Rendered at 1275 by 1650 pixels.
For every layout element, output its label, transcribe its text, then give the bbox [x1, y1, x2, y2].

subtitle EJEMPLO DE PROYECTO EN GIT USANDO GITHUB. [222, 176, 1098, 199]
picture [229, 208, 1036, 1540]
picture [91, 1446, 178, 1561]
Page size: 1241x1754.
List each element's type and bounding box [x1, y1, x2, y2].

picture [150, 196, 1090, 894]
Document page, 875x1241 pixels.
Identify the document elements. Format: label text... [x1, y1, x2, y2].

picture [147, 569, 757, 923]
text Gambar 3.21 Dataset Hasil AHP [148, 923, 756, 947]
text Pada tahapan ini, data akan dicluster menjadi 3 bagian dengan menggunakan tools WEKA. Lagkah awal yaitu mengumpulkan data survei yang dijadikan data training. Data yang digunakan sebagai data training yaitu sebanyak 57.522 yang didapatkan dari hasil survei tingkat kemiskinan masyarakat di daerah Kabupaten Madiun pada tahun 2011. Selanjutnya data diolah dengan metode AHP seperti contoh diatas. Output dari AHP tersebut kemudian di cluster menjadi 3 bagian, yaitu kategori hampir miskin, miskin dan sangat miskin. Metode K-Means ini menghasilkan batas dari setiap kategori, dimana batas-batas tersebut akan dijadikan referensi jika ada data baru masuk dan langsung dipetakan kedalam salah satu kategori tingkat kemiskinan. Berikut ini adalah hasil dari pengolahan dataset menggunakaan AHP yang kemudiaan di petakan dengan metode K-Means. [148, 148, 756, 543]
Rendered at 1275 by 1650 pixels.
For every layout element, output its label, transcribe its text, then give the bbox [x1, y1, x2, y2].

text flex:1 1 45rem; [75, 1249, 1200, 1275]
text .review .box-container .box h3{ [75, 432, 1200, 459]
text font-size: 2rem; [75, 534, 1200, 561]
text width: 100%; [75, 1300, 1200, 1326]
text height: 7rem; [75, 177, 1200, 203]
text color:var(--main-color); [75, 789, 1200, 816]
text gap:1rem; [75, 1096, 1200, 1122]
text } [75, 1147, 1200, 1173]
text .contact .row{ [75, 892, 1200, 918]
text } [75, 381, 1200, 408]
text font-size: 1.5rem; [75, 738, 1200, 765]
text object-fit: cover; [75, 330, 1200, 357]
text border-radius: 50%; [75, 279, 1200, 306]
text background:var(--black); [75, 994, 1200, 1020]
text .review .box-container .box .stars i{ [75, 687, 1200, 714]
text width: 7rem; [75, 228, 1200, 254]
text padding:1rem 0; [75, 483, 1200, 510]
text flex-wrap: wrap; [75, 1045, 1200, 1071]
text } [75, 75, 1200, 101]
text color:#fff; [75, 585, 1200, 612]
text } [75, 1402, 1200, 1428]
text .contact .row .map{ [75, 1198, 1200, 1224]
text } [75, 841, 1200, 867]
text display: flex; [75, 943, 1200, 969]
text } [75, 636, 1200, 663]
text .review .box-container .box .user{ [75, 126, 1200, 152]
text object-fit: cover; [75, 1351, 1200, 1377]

§

Task to complete: Retype the records above, but only those lines that fall between the line containing "List each element's" and the line containing "Document page, 875x1241 pixels.", with both of those lines included, exactly as written.

Result of the exercise:
List each element's type and bounding box [x1, y1, x2, y2].

picture [150, 196, 1090, 894]
Document page, 875x1241 pixels.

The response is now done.